Paper Number
IR4 

Session
Interfacial Rheology

Title
mAb-surfactant stability and rheology at the air-water interface under controlled dilation and shear deformations

Presentation Date and Time
October 10, 2022 (Monday) 10:50

Track / Room
Track 5 / Sheraton 2

Authors (Click on name to view author profile)

  1. Wagner, Norman J. (University of Delaware, Chemical and Biomolecular Engineering)
  2. Tein, Summer (University of Delaware, Chemical and Biomolecular Engineering)
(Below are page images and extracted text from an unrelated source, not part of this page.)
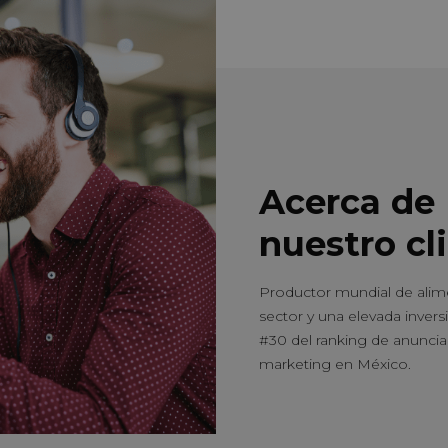
Acerca de
nuestro cl
Productor mundial de alim
sector y una elevada invers
#30 del ranking de anuncian
marketing en México.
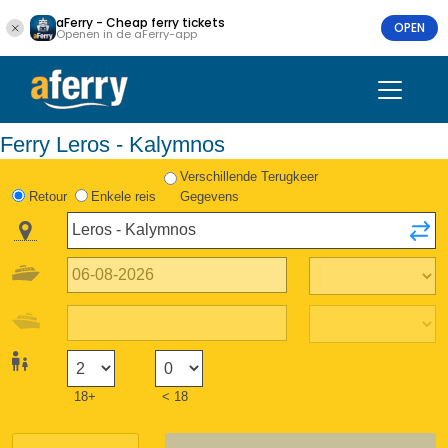
aFerry - Cheap ferry tickets
OPEN
Openen in de aFerry-app
Ferry Leros - Kalymnos
Verschillende Terugkeer
Retour
Enkele reis
Gegevens
18+
< 18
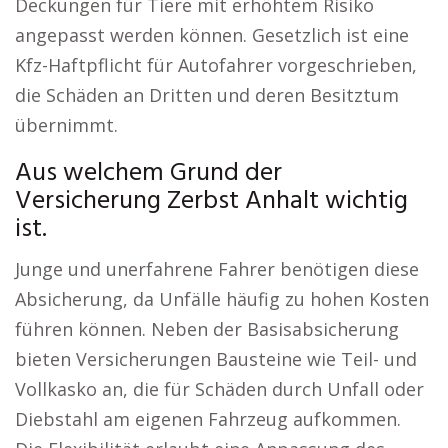
Deckungen für Tiere mit erhöhtem Risiko
angepasst werden können. Gesetzlich ist eine
Kfz-Haftpflicht für Autofahrer vorgeschrieben,
die Schäden an Dritten und deren Besitztum
übernimmt.
Aus welchem Grund der
Versicherung Zerbst Anhalt wichtig
ist.
Junge und unerfahrene Fahrer benötigen diese
Absicherung, da Unfälle häufig zu hohen Kosten
führen können. Neben der Basisabsicherung
bieten Versicherungen Bausteine wie Teil- und
Vollkasko an, die für Schäden durch Unfall oder
Diebstahl am eigenen Fahrzeug aufkommen.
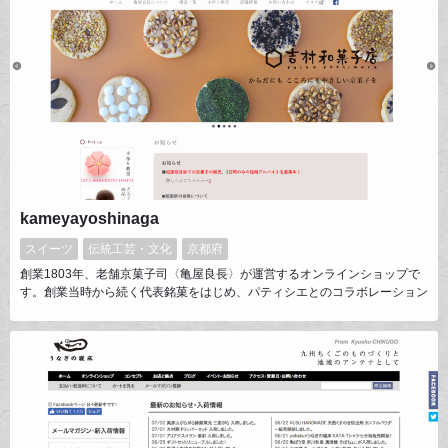
kameyayoshinaga
スイーツ
伝統工芸・文化
京都府
創業1803年、老舗京菓子司〈亀屋良長〉が運営するオンラインショップで
す。創業当時から続く代表銘菓をはじめ、パティシエとのコラボレーション
ブランド、身体にやさしい素材を使用した新ブランドなど。伝統の技法を活
かしつつ、自由な発想で、見て楽しい、食べて美味しい京菓子を皆様にお届
けいたします。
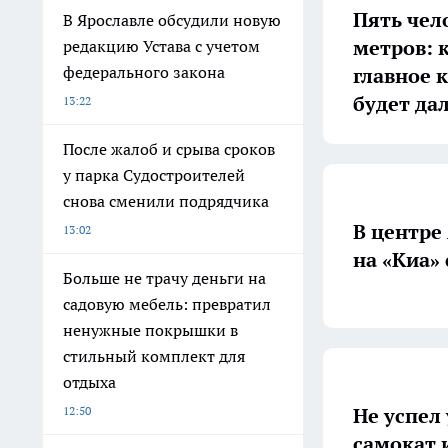
Пять чел
В Ярославле обсудили новую
метров: 
редакцию Устава с учетом
федерального закона
главное 
будет да
13:22
После жалоб и срыва сроков
у парка Судостроителей
снова сменили подрядчика
В центре
13:02
на «Киа»
Больше не трачу деньги на
садовую мебель: превратил
ненужные покрышки в
стильный комплект для
отдыха
Не успел
12:50
самокат 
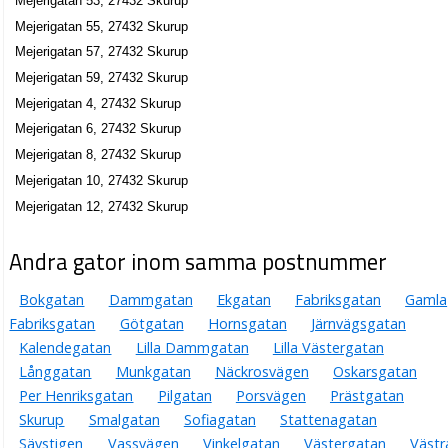
Mejerigatan 53, 27432 Skurup
Mejerigatan 55, 27432 Skurup
Mejerigatan 57, 27432 Skurup
Mejerigatan 59, 27432 Skurup
Mejerigatan 4, 27432 Skurup
Mejerigatan 6, 27432 Skurup
Mejerigatan 8, 27432 Skurup
Mejerigatan 10, 27432 Skurup
Mejerigatan 12, 27432 Skurup
Andra gator inom samma postnummer
Bokgatan
Dammgatan
Ekgatan
Fabriksgatan
Gamla
Fabriksgatan
Götgatan
Hornsgatan
Järnvägsgatan
Kalendegatan
Lilla Dammgatan
Lilla Västergatan
Långgatan
Munkgatan
Näckrosvägen
Oskarsgatan
Per Henriksgatan
Pilgatan
Porsvägen
Prästgatan
Skurup
Smalgatan
Sofiagatan
Stattenagatan
Sävstigen
Vassvägen
Vinkelgatan
Västergatan
Västr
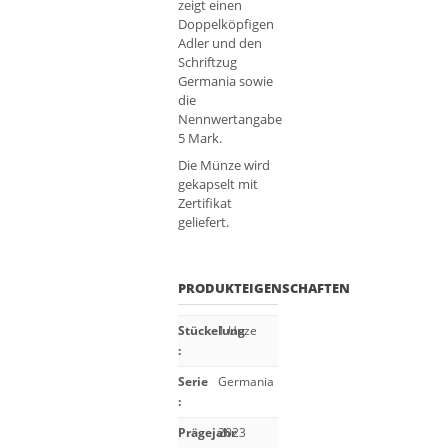
zeigt einen
Doppelköpfigen
Adler und den
Schriftzug
Germania sowie
die
Nennwertangabe
5 Mark.
Die Münze wird
gekapselt mit
Zertifikat
geliefert.
PRODUKTEIGENSCHAFTEN
Stückelung
1 Unze
:
Serie
Germania
:
Prägejahr
2023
Author and Affiliation Lines (in printed abstract book)
Norman J. Wagner and Summer Tein
Chemical and Biomolecular Engineering, University of Delaware, Newark, DE 19716

Speaker / Presenter 
Tein, Summer

Keywords
None

Text of Abstract
Monoclonal antibodies (mAbs) are important biotherapeutics to treat numerous human ailments, but the proteins have a natural tendency to aggregate in solution, which reduces drug formulation stability. One concerning source of instability for mAbs occurs at the air-water interface as mAbs are amphiphilic. In this work we study a well-defined NIST reference mAb (RM #8671, pI = 9.3, an IgG1 protein) with and without surfactant poloxamer P188 (Kolliphor ®, Sigma-Aldrich) in histidine buffer. Surface tension, neutron reflectometry, and interfacial shear rheology are used to characterize the adsorbed mAb interfacial layer with and without P188. Further, we study the effects of a controlled deformation history of the air-water interface using a novel interfacial rheometer (Quadrotrough (Rev. Sci. Inst. 2022, submitted) which enables both pure dilatation/compression and pure shear deformations at air-water interfaces. Using this technique, we first gain insight on isolated interfacial strain-induced behavior of NISTmAb at the air-water interface often attributed to aggregate formation in solution. Primary conclusions are made concerning the individual species and their competitive properties as follows: NISTmAb interface exhibits a strong gel-like network that adsorbs irreversibly as aggregated particles on the air-water interface. Dilatational strains cause interfacial aging as detected by surface pressure measurements, but do not show significant mesoscale differences under compression/expansion by Brewster angle microscopy. This observation suggests that the aging originates from structural rearrangement or partial unfolding of mAbs at the interface. NISTmAb exhibits high shear elasticity but is not perturbed by shear straining the interface as detected by surface pressure measurements. Overall, NISTmAb forms a highly stable network at the air-water interface with no signs of unstable desorption under the imposed interfacial dilatational and shear strain conditions. We study this interface in the presence of P188.